(MATERIAL SUPPLIED Opens)

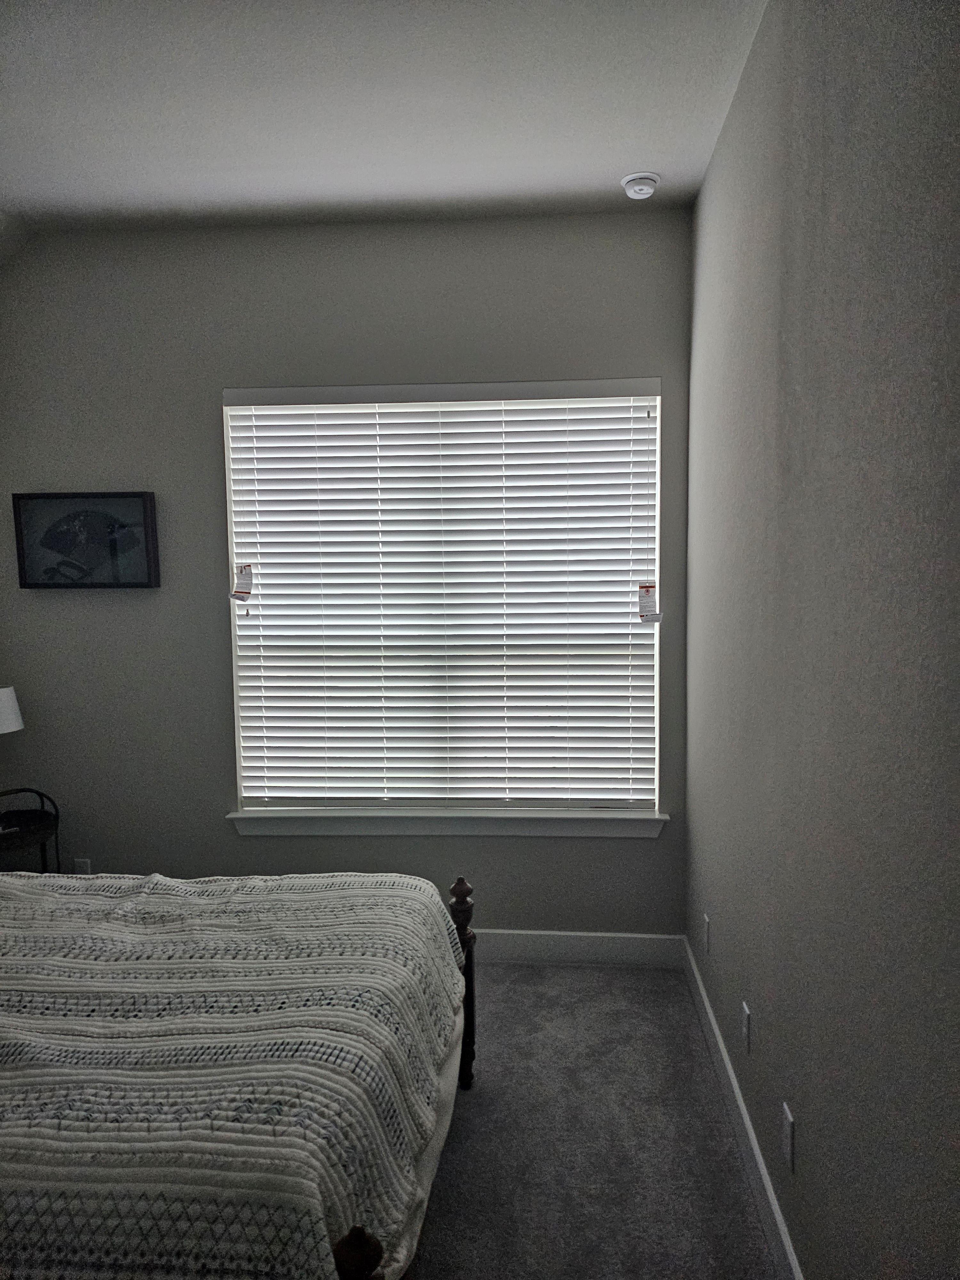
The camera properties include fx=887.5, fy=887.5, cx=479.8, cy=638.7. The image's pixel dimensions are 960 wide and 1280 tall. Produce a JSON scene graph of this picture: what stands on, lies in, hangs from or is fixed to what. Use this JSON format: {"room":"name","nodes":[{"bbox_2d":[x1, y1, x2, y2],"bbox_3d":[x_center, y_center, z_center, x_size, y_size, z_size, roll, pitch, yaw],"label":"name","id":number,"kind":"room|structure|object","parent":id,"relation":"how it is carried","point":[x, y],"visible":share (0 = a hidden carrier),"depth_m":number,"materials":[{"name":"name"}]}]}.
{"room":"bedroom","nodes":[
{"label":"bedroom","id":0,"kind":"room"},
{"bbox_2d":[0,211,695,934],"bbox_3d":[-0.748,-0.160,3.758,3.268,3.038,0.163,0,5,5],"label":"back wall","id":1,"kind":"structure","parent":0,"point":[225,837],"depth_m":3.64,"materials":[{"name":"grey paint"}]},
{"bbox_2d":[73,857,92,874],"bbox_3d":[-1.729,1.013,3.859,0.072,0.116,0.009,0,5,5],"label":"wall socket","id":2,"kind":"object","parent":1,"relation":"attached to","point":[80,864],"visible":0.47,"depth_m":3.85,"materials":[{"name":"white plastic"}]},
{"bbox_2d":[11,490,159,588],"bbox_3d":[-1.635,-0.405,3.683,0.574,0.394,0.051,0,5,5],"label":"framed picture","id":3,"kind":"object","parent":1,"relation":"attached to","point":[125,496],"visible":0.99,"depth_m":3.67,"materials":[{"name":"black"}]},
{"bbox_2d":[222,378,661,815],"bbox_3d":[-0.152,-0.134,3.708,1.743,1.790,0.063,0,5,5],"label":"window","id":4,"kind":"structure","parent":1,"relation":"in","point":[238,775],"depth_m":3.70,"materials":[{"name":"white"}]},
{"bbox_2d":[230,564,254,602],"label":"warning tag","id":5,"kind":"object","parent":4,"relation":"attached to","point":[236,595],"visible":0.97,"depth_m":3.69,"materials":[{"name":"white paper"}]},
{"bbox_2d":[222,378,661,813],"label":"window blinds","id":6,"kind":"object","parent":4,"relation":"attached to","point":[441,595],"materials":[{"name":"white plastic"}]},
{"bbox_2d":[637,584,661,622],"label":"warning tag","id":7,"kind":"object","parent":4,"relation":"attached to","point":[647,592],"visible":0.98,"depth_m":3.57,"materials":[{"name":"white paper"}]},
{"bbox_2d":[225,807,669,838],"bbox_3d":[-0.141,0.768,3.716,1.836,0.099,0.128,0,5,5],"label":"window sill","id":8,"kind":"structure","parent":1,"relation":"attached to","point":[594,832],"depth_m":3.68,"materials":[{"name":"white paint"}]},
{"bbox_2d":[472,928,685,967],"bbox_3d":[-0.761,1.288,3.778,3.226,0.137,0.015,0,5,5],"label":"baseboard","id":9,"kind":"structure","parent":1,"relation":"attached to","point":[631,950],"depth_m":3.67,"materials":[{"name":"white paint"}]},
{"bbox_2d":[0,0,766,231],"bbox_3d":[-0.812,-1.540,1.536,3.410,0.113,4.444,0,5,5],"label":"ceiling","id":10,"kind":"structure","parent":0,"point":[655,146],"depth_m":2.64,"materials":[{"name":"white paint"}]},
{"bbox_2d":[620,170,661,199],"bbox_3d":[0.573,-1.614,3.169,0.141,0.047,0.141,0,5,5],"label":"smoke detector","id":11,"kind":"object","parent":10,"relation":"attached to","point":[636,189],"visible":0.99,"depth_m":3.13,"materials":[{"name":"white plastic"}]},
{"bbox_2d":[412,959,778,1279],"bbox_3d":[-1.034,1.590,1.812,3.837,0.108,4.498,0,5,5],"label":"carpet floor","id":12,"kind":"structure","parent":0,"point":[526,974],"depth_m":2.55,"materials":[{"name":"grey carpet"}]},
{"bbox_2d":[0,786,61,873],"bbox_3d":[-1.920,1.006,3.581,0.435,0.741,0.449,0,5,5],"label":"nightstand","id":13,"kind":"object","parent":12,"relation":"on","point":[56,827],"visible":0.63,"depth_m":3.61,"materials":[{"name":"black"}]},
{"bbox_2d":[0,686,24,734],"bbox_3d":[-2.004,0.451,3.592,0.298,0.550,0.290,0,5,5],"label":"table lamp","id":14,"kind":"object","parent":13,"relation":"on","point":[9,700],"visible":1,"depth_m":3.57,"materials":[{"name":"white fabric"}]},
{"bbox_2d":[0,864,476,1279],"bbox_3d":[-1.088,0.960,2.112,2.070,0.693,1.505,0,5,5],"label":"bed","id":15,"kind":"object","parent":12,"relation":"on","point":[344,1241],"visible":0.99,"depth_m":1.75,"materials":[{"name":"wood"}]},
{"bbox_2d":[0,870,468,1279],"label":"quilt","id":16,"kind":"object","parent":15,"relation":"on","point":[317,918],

(MATERIAL SUPPLIED Closes)

Return the entries above in full and unchanged, omitting every image.

▸ EXERCISE RESPONSE:
The camera properties include fx=887.5, fy=887.5, cx=479.8, cy=638.7. The image's pixel dimensions are 960 wide and 1280 tall. Produce a JSON scene graph of this picture: what stands on, lies in, hangs from or is fixed to what. Use this JSON format: {"room":"name","nodes":[{"bbox_2d":[x1, y1, x2, y2],"bbox_3d":[x_center, y_center, z_center, x_size, y_size, z_size, roll, pitch, yaw],"label":"name","id":number,"kind":"room|structure|object","parent":id,"relation":"how it is carried","point":[x, y],"visible":share (0 = a hidden carrier),"depth_m":number,"materials":[{"name":"name"}]}]}.
{"room":"bedroom","nodes":[
{"label":"bedroom","id":0,"kind":"room"},
{"bbox_2d":[0,211,695,934],"bbox_3d":[-0.748,-0.160,3.758,3.268,3.038,0.163,0,5,5],"label":"back wall","id":1,"kind":"structure","parent":0,"point":[225,837],"depth_m":3.64,"materials":[{"name":"grey paint"}]},
{"bbox_2d":[73,857,92,874],"bbox_3d":[-1.729,1.013,3.859,0.072,0.116,0.009,0,5,5],"label":"wall socket","id":2,"kind":"object","parent":1,"relation":"attached to","point":[80,864],"visible":0.47,"depth_m":3.85,"materials":[{"name":"white plastic"}]},
{"bbox_2d":[11,490,159,588],"bbox_3d":[-1.635,-0.405,3.683,0.574,0.394,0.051,0,5,5],"label":"framed picture","id":3,"kind":"object","parent":1,"relation":"attached to","point":[125,496],"visible":0.99,"depth_m":3.67,"materials":[{"name":"black"}]},
{"bbox_2d":[222,378,661,815],"bbox_3d":[-0.152,-0.134,3.708,1.743,1.790,0.063,0,5,5],"label":"window","id":4,"kind":"structure","parent":1,"relation":"in","point":[238,775],"depth_m":3.70,"materials":[{"name":"white"}]},
{"bbox_2d":[230,564,254,602],"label":"warning tag","id":5,"kind":"object","parent":4,"relation":"attached to","point":[236,595],"visible":0.97,"depth_m":3.69,"materials":[{"name":"white paper"}]},
{"bbox_2d":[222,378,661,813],"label":"window blinds","id":6,"kind":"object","parent":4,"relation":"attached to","point":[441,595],"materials":[{"name":"white plastic"}]},
{"bbox_2d":[637,584,661,622],"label":"warning tag","id":7,"kind":"object","parent":4,"relation":"attached to","point":[647,592],"visible":0.98,"depth_m":3.57,"materials":[{"name":"white paper"}]},
{"bbox_2d":[225,807,669,838],"bbox_3d":[-0.141,0.768,3.716,1.836,0.099,0.128,0,5,5],"label":"window sill","id":8,"kind":"structure","parent":1,"relation":"attached to","point":[594,832],"depth_m":3.68,"materials":[{"name":"white paint"}]},
{"bbox_2d":[472,928,685,967],"bbox_3d":[-0.761,1.288,3.778,3.226,0.137,0.015,0,5,5],"label":"baseboard","id":9,"kind":"structure","parent":1,"relation":"attached to","point":[631,950],"depth_m":3.67,"materials":[{"name":"white paint"}]},
{"bbox_2d":[0,0,766,231],"bbox_3d":[-0.812,-1.540,1.536,3.410,0.113,4.444,0,5,5],"label":"ceiling","id":10,"kind":"structure","parent":0,"point":[655,146],"depth_m":2.64,"materials":[{"name":"white paint"}]},
{"bbox_2d":[620,170,661,199],"bbox_3d":[0.573,-1.614,3.169,0.141,0.047,0.141,0,5,5],"label":"smoke detector","id":11,"kind":"object","parent":10,"relation":"attached to","point":[636,189],"visible":0.99,"depth_m":3.13,"materials":[{"name":"white plastic"}]},
{"bbox_2d":[412,959,778,1279],"bbox_3d":[-1.034,1.590,1.812,3.837,0.108,4.498,0,5,5],"label":"carpet floor","id":12,"kind":"structure","parent":0,"point":[526,974],"depth_m":2.55,"materials":[{"name":"grey carpet"}]},
{"bbox_2d":[0,786,61,873],"bbox_3d":[-1.920,1.006,3.581,0.435,0.741,0.449,0,5,5],"label":"nightstand","id":13,"kind":"object","parent":12,"relation":"on","point":[56,827],"visible":0.63,"depth_m":3.61,"materials":[{"name":"black"}]},
{"bbox_2d":[0,686,24,734],"bbox_3d":[-2.004,0.451,3.592,0.298,0.550,0.290,0,5,5],"label":"table lamp","id":14,"kind":"object","parent":13,"relation":"on","point":[9,700],"visible":1,"depth_m":3.57,"materials":[{"name":"white fabric"}]},
{"bbox_2d":[0,864,476,1279],"bbox_3d":[-1.088,0.960,2.112,2.070,0.693,1.505,0,5,5],"label":"bed","id":15,"kind":"object","parent":12,"relation":"on","point":[344,1241],"visible":0.99,"depth_m":1.75,"materials":[{"name":"wood"}]},
{"bbox_2d":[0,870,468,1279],"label":"quilt","id":16,"kind":"object","parent":15,"relation":"on","point":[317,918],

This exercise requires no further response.